Дело о деньгах. Из тайных записок Авдотьи Панаевой | страница 59
В Париже Мари располагалась далеко не так роскошно, как в Берлине. Жила одна, в крохотной квартирке в предместье, куда извозчик вез меня более часа. Обитатели дома, увиденные мною прежде, чем я взошла в квартиру Мари, поразили меня своей бедностью и неопрятностью. Сгорбленная старушка, поднималась по лестнице, неся в руке початый батон хлеба, мальчишка – подросток, в грязной свалявшейся одежде, посвистывая, промчался мимо, чуть не сбив старушку с ног… Неужели это соседи моей избалованной подруги?

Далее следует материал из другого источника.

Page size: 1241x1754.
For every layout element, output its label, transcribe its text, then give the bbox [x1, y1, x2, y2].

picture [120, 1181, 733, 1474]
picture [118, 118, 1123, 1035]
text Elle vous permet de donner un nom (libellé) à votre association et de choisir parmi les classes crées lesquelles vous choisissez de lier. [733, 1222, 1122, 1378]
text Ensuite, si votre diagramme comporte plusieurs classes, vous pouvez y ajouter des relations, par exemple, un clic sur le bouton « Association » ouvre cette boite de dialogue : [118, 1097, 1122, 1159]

Жилище Мари, на первый взгляд, показалось мне вполне сносным, и я перевела дух. Две небольшие светлые комнатки, оклеенные цветными обоями, в одной располагалась столовая, в другой спальня, миниатюрная кухонька, в которую вел узкий заставленный мебелью коридор. Лишь потом я разглядела потеки воды на стенах и потолке, ветхие рамы на окнах, ржавую раковину… Мари бодрилась, я видела, как хотела она показать, что в Париже ей неплохо, совсем не скучно и не одиноко, что недавний отъезд Сократа в Россию, где получил он место штатного профессора в петербургской Академии художеств, оказался для нее вовсе не так сокрушителен…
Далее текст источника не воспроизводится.